Confira a coluna de hoje n’O Globo:
Brasil e Portugal já mantiveram uma relação abusiva de colônia e metrópole. Depois casaram de papel passado, como Reino Unido, e se separaram (mais ou menos) amigavelmente, com a mesma família reinando lá e imperando aqui. Tornaram-se repúblicas, penaram simultaneamente sob um “estado novo” (autoritário, nacionalista) e fizeram cada qual sua revolução (neste caso, em direções opostas; a deles mais revolucionária que a nossa).
Continuamos unidos pelas tradições e pelo lirismo, separados pelo oceano e pela língua (ou, ao menos, pelos acordos ortográficos). Formamos um sistema binário – dois fados desencontrados, dois amantes desunidos.
No final de 2015, pouco antes de no Brasil se abrir o processo que poria fim a quase uma década e meia de petismo, em Portugal os partidos de esquerda se juntavam para chegar ao poder. Costurou-se ali um acordo instável, de futuro imprevisível – daí se dizer, com desdém, que aquilo não era um governo, mas uma geringonça.
Lá, a esquerda se uniu e venceu. Aqui, unimo-nos contra a esquerda – ou, pelo menos, contra aquilo que dizia ser esquerda e fazia tudo que a esquerda sempre acusara os outros de fazer. A consequência é termos no Brasil algo que se poderia muito bem chamar de gambiarra.
A geringonça de lá eppur si muove. A gambiarra daqui até ilumina – dá para ver uma luz no fundo do poço – em que pese o risco permanente de curto circuito.

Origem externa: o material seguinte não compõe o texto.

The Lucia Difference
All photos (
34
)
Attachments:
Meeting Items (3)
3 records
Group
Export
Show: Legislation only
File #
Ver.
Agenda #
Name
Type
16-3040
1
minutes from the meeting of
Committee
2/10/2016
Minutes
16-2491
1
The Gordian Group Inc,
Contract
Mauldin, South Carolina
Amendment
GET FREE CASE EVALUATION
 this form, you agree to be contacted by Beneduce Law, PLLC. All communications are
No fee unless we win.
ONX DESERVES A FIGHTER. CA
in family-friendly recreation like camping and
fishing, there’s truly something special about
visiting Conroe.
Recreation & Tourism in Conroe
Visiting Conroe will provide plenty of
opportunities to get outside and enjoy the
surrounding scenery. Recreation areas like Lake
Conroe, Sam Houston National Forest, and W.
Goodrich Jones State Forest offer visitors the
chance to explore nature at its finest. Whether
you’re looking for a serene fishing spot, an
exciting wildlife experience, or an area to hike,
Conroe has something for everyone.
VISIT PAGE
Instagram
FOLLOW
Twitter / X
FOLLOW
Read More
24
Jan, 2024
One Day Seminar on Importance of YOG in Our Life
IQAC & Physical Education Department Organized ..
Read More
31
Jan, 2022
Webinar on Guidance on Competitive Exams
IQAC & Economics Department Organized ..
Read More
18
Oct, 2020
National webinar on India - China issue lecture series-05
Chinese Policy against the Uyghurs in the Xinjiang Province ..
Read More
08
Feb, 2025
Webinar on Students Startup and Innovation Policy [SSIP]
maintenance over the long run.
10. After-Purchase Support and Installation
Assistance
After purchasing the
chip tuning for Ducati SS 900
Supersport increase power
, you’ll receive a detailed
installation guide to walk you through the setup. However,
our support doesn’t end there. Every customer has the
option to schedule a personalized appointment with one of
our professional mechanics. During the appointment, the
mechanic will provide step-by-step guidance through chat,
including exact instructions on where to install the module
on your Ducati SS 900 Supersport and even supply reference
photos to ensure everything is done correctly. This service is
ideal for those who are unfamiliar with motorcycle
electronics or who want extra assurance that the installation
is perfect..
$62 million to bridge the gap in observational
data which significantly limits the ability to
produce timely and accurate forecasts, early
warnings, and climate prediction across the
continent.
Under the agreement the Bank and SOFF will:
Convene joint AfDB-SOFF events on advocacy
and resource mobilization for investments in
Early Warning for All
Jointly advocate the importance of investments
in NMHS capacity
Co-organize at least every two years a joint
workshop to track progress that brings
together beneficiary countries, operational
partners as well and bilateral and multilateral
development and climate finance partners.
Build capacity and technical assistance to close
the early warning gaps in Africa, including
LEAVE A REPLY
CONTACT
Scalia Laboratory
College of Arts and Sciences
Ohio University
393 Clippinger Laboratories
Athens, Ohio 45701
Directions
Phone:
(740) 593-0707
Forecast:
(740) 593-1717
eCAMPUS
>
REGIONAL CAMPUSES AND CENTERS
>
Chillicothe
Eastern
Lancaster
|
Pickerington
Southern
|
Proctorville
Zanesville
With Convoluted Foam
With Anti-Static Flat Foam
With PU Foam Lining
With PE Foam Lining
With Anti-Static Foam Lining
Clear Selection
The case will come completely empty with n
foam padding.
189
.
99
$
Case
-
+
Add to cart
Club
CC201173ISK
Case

Portugal e Brasil podiam formar uma dupla sertaneja: Geringonça & Gambiarra, cada um fazendo o contrário do que era de se esperar – a direita emperrando o crescimento com crises que ela mesma inventa; a esquerda reduzindo o déficit público e fazendo o país andar.
Nem geringonça, nem gambiarra, o bom mineiro prefere um trem.